Pemerintah Berencana Batasi Gas LPG 3 Kg Hanya Bisa Dibeli Pemilik Kartu Sembako

0

PAPUADAILY – Pemerintah kini tengah mengkaji penyaluran subsidi tabung LPG 3 kg yang dinilai kurang tepat sasaran. Kementerian Perencanaan Pembangunan Nasional (PPN)/Bappenas lantas mengungkapkan bahwa pemerintah berencana membatasi pembelian gas LPG 3 kg hanya untuk pemilik kartu sembako.

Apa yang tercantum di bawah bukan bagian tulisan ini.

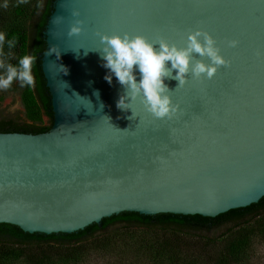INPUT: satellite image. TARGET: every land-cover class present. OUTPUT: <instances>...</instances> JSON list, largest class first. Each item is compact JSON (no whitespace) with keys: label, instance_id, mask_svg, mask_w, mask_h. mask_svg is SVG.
Wrapping results in <instances>:
<instances>
[{"label":"water","instance_id":"obj_1","mask_svg":"<svg viewBox=\"0 0 264 264\" xmlns=\"http://www.w3.org/2000/svg\"><path fill=\"white\" fill-rule=\"evenodd\" d=\"M77 19L85 30L69 37ZM197 28L230 63L180 87L167 79L180 106L171 119L152 117L140 101L129 119L132 110L117 107L123 86L105 80L98 52L85 54L102 47L97 33L183 47ZM44 34L53 124L0 132V223L73 233L124 211L214 217L264 196V0H55Z\"/></svg>","mask_w":264,"mask_h":264},{"label":"trees","instance_id":"obj_2","mask_svg":"<svg viewBox=\"0 0 264 264\" xmlns=\"http://www.w3.org/2000/svg\"><path fill=\"white\" fill-rule=\"evenodd\" d=\"M3 2L0 0V30L18 40L16 58L37 56L35 83L24 100L28 107L43 109L51 124H29L0 108V132L48 131L54 115L42 54L55 0L23 4L7 0V8L2 7ZM221 227H225L222 233L206 234ZM258 237L264 240V196L214 217L124 211L73 233H28L19 226L0 223V264H251L252 244Z\"/></svg>","mask_w":264,"mask_h":264},{"label":"clouds","instance_id":"obj_3","mask_svg":"<svg viewBox=\"0 0 264 264\" xmlns=\"http://www.w3.org/2000/svg\"><path fill=\"white\" fill-rule=\"evenodd\" d=\"M27 0H18V3H26ZM8 2L4 0L2 7L7 8ZM73 16L78 17L79 12L74 10ZM84 22L75 20L68 30V36L79 35L84 32ZM102 45L99 49H85L96 51L100 54L103 67L108 69L105 80L112 83L113 77L123 86L124 91L117 101V107L127 111L132 110V116L136 117L133 105L136 101L142 103L146 112L156 119H171L180 106L173 101L172 90L165 83L167 79L177 80L178 86L188 82V78L207 77L211 79L221 66L230 63L222 53L216 37L204 29L197 28L188 33L185 46L170 42L168 39L149 38L142 33H97ZM238 40L228 42L230 47H236ZM18 40L9 36L6 31L0 30V90H7L14 82L21 87H31L35 83L33 67L37 56L24 54L16 58L14 49ZM7 49V50H5ZM79 49V50H80ZM79 50H75L79 52ZM55 53L57 58L62 55L56 47H52L48 55ZM194 53L208 59H197ZM16 59V63L12 60ZM170 62V66H169ZM65 74L68 68L61 64ZM175 72V74H173ZM139 76V79H137ZM95 95L99 97L97 90ZM101 109L103 104L100 105ZM126 130V129H124Z\"/></svg>","mask_w":264,"mask_h":264},{"label":"rangeland","instance_id":"obj_4","mask_svg":"<svg viewBox=\"0 0 264 264\" xmlns=\"http://www.w3.org/2000/svg\"><path fill=\"white\" fill-rule=\"evenodd\" d=\"M45 1V0H44ZM30 87H21L18 82H14L12 87L7 90H0V108L3 113L20 118L29 124L35 125H50L48 116L44 113L43 109L38 106L28 107L24 100L25 93ZM225 227L214 228L206 231V234L213 235L222 233ZM252 263L251 264H264V240L256 238L252 244Z\"/></svg>","mask_w":264,"mask_h":264}]
</instances>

“Skema yang dipikirkan itu masuk ke kartu sembako, diharapkan nanti penerima kartu sembako bisa menerima LPG 3 kg dan bisa sampai ke tangan yang lebih pantas menerima,” ungkap Deputi Bidang Kependudukan dan Ketenagakerjaan Kementerian PPN/Bappenas, Pungky Sumadi, Kamis (2/9).

Nantinya, skema pemberian subsidi LPG 3 kg akan berbasis Nomor induk Kependudukan (NIK). Kementerian sosial sendiri tengah memperbaiki Data Terpadu Kesejahteraan Sosial (DTKS) dan ditarget selesai pada akhir tahun 2021 ini.

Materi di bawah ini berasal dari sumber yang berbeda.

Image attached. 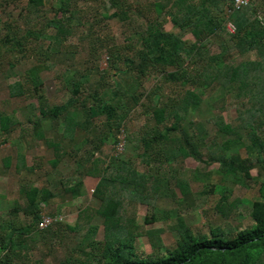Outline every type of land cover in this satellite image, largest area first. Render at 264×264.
Segmentation results:
<instances>
[{"label":"trees","instance_id":"1","mask_svg":"<svg viewBox=\"0 0 264 264\" xmlns=\"http://www.w3.org/2000/svg\"><path fill=\"white\" fill-rule=\"evenodd\" d=\"M77 1L0 0V64L8 57L9 70L5 76H12L28 52L34 57L28 67L16 68L7 82L8 96L37 99L26 121L52 151L43 170L40 163L26 162L24 150L16 151V170L41 177L83 149L74 173L59 179L60 190L20 185L23 203L16 201L7 218L0 217V264H46L50 255L55 264H264V0L239 7H233V0H145L143 5L140 0H107V6L101 0L98 8H82ZM47 4L53 8L51 16L45 13ZM12 7H18L15 18L7 12ZM112 18L124 28L121 45L104 32ZM166 20L177 31L166 30ZM184 33L193 40L184 39ZM72 36L88 39L91 54L104 49L107 68L74 70L78 77L69 80V88L61 81L67 97L49 104L41 90L43 60L53 44ZM212 37L219 39L218 51L208 53ZM92 70L98 76L90 81ZM149 72L161 76L167 91L160 85L143 86ZM86 85L92 91L82 97ZM229 105L236 115L225 121L222 112ZM136 108L152 120L150 127L127 126ZM18 125L15 116L0 111V144L9 141ZM119 140L136 150L141 167L119 152L106 158L98 154L103 144ZM186 157L216 163L219 180L233 177L229 185L253 181L258 195L250 205L249 225L239 229L230 221L240 200L230 199L231 189L222 180L206 183L201 191H218L213 211L219 222L203 232L193 230L180 209L193 203L190 181L210 174L173 165ZM85 176L97 178L91 193L96 204L82 206L72 223L59 214L58 204L56 213L48 214L51 223L40 228L42 206L55 197L81 195ZM161 194L177 209H159ZM140 204L146 206L142 221ZM157 221L161 225L153 226ZM166 232L175 235L169 247L162 239ZM140 237L146 238L149 252L138 249ZM34 244L39 257L32 253Z\"/></svg>","mask_w":264,"mask_h":264},{"label":"rangeland","instance_id":"2","mask_svg":"<svg viewBox=\"0 0 264 264\" xmlns=\"http://www.w3.org/2000/svg\"><path fill=\"white\" fill-rule=\"evenodd\" d=\"M257 5H261L263 0H250ZM78 6L82 8L87 7H99L102 5L101 0H78ZM105 5L107 6L108 2L105 0ZM139 4L143 5L146 3L145 0H140ZM9 10V11H8ZM7 12L12 18L17 16L18 7L8 8ZM112 9L109 10L111 12ZM45 13L48 16L53 14V8L50 4H47L45 8ZM6 17L3 16L2 19ZM19 20V19H18ZM20 23V22H18ZM164 27L166 30L177 31V28L174 27L169 20L165 21ZM227 28L232 30L233 27L230 23H227ZM124 28L115 18L106 20V28L104 30L109 36L113 37L118 45L123 44V33ZM0 33H3V30L0 29ZM184 39L189 41L193 40V37L189 33L182 34ZM89 40L76 38L74 36L69 37L68 40L64 41L61 45L53 44L50 47L48 53V58L44 59V65L40 71V77L43 81L42 93L47 98L49 104L58 103L67 97L68 90L65 86H61V81L67 83L69 88V80L76 79L78 76L75 74L74 70L80 72L90 69V65H97L99 69L107 68V57L104 49L98 48L96 54H91L89 49ZM218 38H211L210 43L207 45L208 53L218 51ZM44 50V47H41L40 50ZM55 50L57 52H55ZM42 52V51H41ZM45 53V52H44ZM38 53V56L42 57L43 54ZM27 57L22 59V62L13 68L12 76L8 78L5 76L9 72L7 70L6 59H3V62L0 64V111L9 113L15 116L19 120V125L11 134L9 141L0 144V217L7 218L8 210L14 206L15 202L23 203V197L19 193L18 189L20 185L27 186L29 183L35 185H46L53 191L60 190L59 179L61 177L71 176L74 173V170L77 167L76 158L82 154L83 149H80L76 156H65L55 168H48L47 173L44 176L38 177L34 172H28L26 170L17 171L15 168V153L16 151L24 150L26 162L28 164L40 163L42 170L45 167H48L46 160L52 157L51 148L46 147L43 144L42 140H39L31 130V125L26 121V117H32L33 107L37 106V99H22V98H10L7 91V82L14 79L13 74L16 72V68L20 70L29 66L31 61H34L32 52L27 53ZM43 58V57H42ZM11 59V58H10ZM117 65H120L119 63ZM18 69V70H19ZM17 70V71H18ZM10 75V74H9ZM98 76V73L92 70V73L89 74L90 81H93ZM118 76V75H117ZM143 86L150 88L153 85H160L163 91H167V84L163 83L160 75L156 73L149 72L142 79ZM88 91H92V87L86 85V88L82 92V97L86 95ZM203 95H208V91H204ZM90 99V98H88ZM88 101V100H87ZM90 101V100H89ZM13 109V110H12ZM138 108L132 111L129 114L128 120L126 119L125 123L129 128L139 129L145 127H150L152 125V120L148 119L145 114L139 113ZM223 118L225 121H229L236 115L234 106L229 105L225 111L222 112ZM78 118H81L80 113H77ZM46 127V126H45ZM54 131L45 130L44 134L47 136H54ZM119 137H122V133L118 134ZM89 147V145H85ZM119 152L124 157L130 158L133 163L141 167L140 157H136V150L131 147L127 142L119 140L118 143H105L102 145L99 155L101 157H108L111 154ZM7 159H9L7 161ZM174 166L179 165L181 167H186L190 169H197L201 173H209L210 175L201 179L191 180L190 188L193 192V203L189 206H181V214L185 218L186 222L193 228L195 231L203 232L207 229L208 225H213L219 222L218 215L213 211V205L215 204L219 193L214 191L213 193H201L204 186L206 188V183L210 182H220L223 184L229 185V181L233 180V177L229 174L219 180L220 175L216 172L217 164L211 163L206 164L204 162H199L191 157H186L178 164H173ZM251 175L256 177V169H251ZM97 181V178L91 176H85L83 179V192L81 195L76 197H70L64 195L62 197H55L50 200L47 205L42 206V214L56 213L58 204H61L59 214L63 217L68 223H72L75 218V213L84 205H95L96 201L92 198V189ZM221 183V182H220ZM231 189L230 199L235 197L239 198L233 215L230 218V221L233 224L239 226V229L247 226L251 223L249 217V209L251 202L257 198V189L253 181H250L249 185L242 183H235L229 185ZM178 192V191H177ZM157 206L161 210H176V203L164 195H160L157 199ZM204 211V213L202 212ZM146 212V206L140 204L138 206V220L142 221L143 215ZM18 219L23 221L22 213L17 214ZM13 218V216L11 217ZM161 222L157 221L153 226H160ZM101 237V226L98 228L97 238ZM162 239L165 247H169L173 244L175 235L174 233H163ZM137 247L143 252H149V244L145 237H140L137 240ZM39 245H33L32 253L34 257H39ZM46 264H55L54 257L47 256L45 260Z\"/></svg>","mask_w":264,"mask_h":264},{"label":"built area","instance_id":"3","mask_svg":"<svg viewBox=\"0 0 264 264\" xmlns=\"http://www.w3.org/2000/svg\"><path fill=\"white\" fill-rule=\"evenodd\" d=\"M249 0H233V7H239L242 5H246ZM53 219L48 215H42L40 221L38 222V226L40 228L46 227L48 224L51 223Z\"/></svg>","mask_w":264,"mask_h":264}]
</instances>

“Skemanya akan kita masukkan ke data (penerima) sembako, tapi data sembakonya kita perbaiki sesuai NIK,” papar Pungky.

Pungky menjelaskan pemerintah memilih skema kartu sembako untuk pembeli LPG 3 kg karena tidak ingin menambah skema perlindungan sosial lain. Pemerintah diketahui telah memiliki 14 program perlindungan sosial di masa pandemi COVID-19, dengan penerimaan rata-rata Rp 485 ribu per bulan.

Selain itu, LPG 3 kg yang selama ini menggunakan skema subsidi berbasis komoditas membuat sejumlah pihak yang tidak berhak turut menikmati. “Padahal maksud pada awalnya untuk orang yang membutuhkan. Sekarang sedang disiapkan proses pengalihannya,” terangnya.

Sebelumnya, Menteri Keuangan Sri Mulyani telah mengungkapkan rencana pemerintah mengubah skema subsidi energi dari yang awalnya berbasis komoditas menjadi berbasis penerima. Perubahan ini akan dilakukan secara bertahap mulai tahun depan.

“Pada 2022, kebijakan subsidi energi akan diarahkan lebih tepat sasaran, melalui pelaksanaan kebijakan transformasi subsidi berbasis komoditas menjadi subsidi berbasis penerima manfaat secara bertahap dan berhati-hati dengan mempertimbangkan kondisi ekonomi dan sosial masyarakat,” ungkap Sri Mulyani.

Reformasi subsidi energi bertahap ini akan berlaku untuk subsidi LPG 3 kg dan subsidi listrik. Menurut Sri Mulyani, subsidi LPG 3 kg dan subsidi listri berbasis orang sedikit banyak mempengaruhi inflasi pada tahun 2022.